▶ [Set exercise]:
Can you output every one of the records below line for line, without changing anything?

▶ [Given data]:

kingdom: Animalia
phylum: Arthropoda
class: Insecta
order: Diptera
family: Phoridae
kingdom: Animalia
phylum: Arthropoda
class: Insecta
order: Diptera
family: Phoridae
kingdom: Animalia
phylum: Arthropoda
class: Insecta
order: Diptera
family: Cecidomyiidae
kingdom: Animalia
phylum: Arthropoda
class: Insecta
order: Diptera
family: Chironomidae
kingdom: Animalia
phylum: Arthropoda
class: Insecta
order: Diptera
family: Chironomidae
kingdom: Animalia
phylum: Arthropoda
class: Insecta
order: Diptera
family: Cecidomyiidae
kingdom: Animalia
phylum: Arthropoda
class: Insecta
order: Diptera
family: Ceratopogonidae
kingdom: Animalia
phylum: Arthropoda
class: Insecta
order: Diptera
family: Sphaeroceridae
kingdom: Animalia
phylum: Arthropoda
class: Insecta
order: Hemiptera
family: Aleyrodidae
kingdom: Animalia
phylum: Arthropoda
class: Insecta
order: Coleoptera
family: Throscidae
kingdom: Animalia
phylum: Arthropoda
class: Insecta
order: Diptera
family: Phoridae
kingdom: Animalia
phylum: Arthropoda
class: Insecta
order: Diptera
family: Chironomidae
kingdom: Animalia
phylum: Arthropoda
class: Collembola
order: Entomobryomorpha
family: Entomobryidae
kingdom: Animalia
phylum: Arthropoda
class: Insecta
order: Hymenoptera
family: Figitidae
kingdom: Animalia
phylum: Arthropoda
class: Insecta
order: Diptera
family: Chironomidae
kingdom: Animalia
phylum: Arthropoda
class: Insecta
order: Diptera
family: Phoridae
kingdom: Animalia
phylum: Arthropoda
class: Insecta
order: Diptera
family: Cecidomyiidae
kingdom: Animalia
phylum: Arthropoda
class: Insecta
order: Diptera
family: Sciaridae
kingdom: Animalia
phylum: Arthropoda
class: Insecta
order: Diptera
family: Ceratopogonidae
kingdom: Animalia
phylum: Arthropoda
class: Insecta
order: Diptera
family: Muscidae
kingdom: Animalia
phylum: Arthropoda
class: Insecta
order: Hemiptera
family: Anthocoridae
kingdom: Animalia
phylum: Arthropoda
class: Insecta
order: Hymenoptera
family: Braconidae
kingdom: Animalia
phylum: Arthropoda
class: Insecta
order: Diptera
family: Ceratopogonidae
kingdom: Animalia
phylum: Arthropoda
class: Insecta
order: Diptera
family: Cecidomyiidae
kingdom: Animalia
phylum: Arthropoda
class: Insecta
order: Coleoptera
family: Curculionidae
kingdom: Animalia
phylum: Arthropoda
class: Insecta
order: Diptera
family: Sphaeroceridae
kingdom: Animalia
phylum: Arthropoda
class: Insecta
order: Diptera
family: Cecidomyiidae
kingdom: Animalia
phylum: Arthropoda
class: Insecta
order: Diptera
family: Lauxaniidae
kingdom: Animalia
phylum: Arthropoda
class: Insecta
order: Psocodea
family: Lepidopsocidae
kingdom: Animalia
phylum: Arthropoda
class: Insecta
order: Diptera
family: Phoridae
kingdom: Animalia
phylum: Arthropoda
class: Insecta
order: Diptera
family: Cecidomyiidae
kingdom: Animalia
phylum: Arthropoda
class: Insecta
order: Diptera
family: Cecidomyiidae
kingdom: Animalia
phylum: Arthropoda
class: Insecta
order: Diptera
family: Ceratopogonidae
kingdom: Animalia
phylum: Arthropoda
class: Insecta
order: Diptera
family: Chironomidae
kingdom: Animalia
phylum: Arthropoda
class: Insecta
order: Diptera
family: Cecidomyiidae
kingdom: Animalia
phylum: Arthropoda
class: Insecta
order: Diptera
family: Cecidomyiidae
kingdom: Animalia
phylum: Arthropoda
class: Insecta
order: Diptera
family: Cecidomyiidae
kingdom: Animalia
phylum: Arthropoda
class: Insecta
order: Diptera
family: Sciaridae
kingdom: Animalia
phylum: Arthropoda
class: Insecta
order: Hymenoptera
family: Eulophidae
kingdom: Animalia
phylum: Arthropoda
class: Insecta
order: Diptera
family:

▶ [Result below]:
kingdom: Animalia
phylum: Arthropoda
class: Insecta
order: Diptera
family: Phoridae
kingdom: Animalia
phylum: Arthropoda
class: Insecta
order: Diptera
family: Phoridae
kingdom: Animalia
phylum: Arthropoda
class: Insecta
order: Diptera
family: Cecidomyiidae
kingdom: Animalia
phylum: Arthropoda
class: Insecta
order: Diptera
family: Chironomidae
kingdom: Animalia
phylum: Arthropoda
class: Insecta
order: Diptera
family: Chironomidae
kingdom: Animalia
phylum: Arthropoda
class: Insecta
order: Diptera
family: Cecidomyiidae
kingdom: Animalia
phylum: Arthropoda
class: Insecta
order: Diptera
family: Ceratopogonidae
kingdom: Animalia
phylum: Arthropoda
class: Insecta
order: Diptera
family: Sphaeroceridae
kingdom: Animalia
phylum: Arthropoda
class: Insecta
order: Hemiptera
family: Aleyrodidae
kingdom: Animalia
phylum: Arthropoda
class: Insecta
order: Coleoptera
family: Throscidae
kingdom: Animalia
phylum: Arthropoda
class: Insecta
order: Diptera
family: Phoridae
kingdom: Animalia
phylum: Arthropoda
class: Insecta
order: Diptera
family: Chironomidae
kingdom: Animalia
phylum: Arthropoda
class: Collembola
order: Entomobryomorpha
family: Entomobryidae
kingdom: Animalia
phylum: Arthropoda
class: Insecta
order: Hymenoptera
family: Figitidae
kingdom: Animalia
phylum: Arthropoda
class: Insecta
order: Diptera
family: Chironomidae
kingdom: Animalia
phylum: Arthropoda
class: Insecta
order: Diptera
family: Phoridae
kingdom: Animalia
phylum: Arthropoda
class: Insecta
order: Diptera
family: Cecidomyiidae
kingdom: Animalia
phylum: Arthropoda
class: Insecta
order: Diptera
family: Sciaridae
kingdom: Animalia
phylum: Arthropoda
class: Insecta
order: Diptera
family: Ceratopogonidae
kingdom: Animalia
phylum: Arthropoda
class: Insecta
order: Diptera
family: Muscidae
kingdom: Animalia
phylum: Arthropoda
class: Insecta
order: Hemiptera
family: Anthocoridae
kingdom: Animalia
phylum: Arthropoda
class: Insecta
order: Hymenoptera
family: Braconidae
kingdom: Animalia
phylum: Arthropoda
class: Insecta
order: Diptera
family: Ceratopogonidae
kingdom: Animalia
phylum: Arthropoda
class: Insecta
order: Diptera
family: Cecidomyiidae
kingdom: Animalia
phylum: Arthropoda
class: Insecta
order: Coleoptera
family: Curculionidae
kingdom: Animalia
phylum: Arthropoda
class: Insecta
order: Diptera
family: Sphaeroceridae
kingdom: Animalia
phylum: Arthropoda
class: Insecta
order: Diptera
family: Cecidomyiidae
kingdom: Animalia
phylum: Arthropoda
class: Insecta
order: Diptera
family: Lauxaniidae
kingdom: Animalia
phylum: Arthropoda
class: Insecta
order: Psocodea
family: Lepidopsocidae
kingdom: Animalia
phylum: Arthropoda
class: Insecta
order: Diptera
family: Phoridae
kingdom: Animalia
phylum: Arthropoda
class: Insecta
order: Diptera
family: Cecidomyiidae
kingdom: Animalia
phylum: Arthropoda
class: Insecta
order: Diptera
family: Cecidomyiidae
kingdom: Animalia
phylum: Arthropoda
class: Insecta
order: Diptera
family: Ceratopogonidae
kingdom: Animalia
phylum: Arthropoda
class: Insecta
order: Diptera
family: Chironomidae
kingdom: Animalia
phylum: Arthropoda
class: Insecta
order: Diptera
family: Cecidomyiidae
kingdom: Animalia
phylum: Arthropoda
class: Insecta
order: Diptera
family: Cecidomyiidae
kingdom: Animalia
phylum: Arthropoda
class: Insecta
order: Diptera
family: Cecidomyiidae
kingdom: Animalia
phylum: Arthropoda
class: Insecta
order: Diptera
family: Sciaridae
kingdom: Animalia
phylum: Arthropoda
class: Insecta
order: Hymenoptera
family: Eulophidae
kingdom: Animalia
phylum: Arthropoda
class: Insecta
order: Diptera
family:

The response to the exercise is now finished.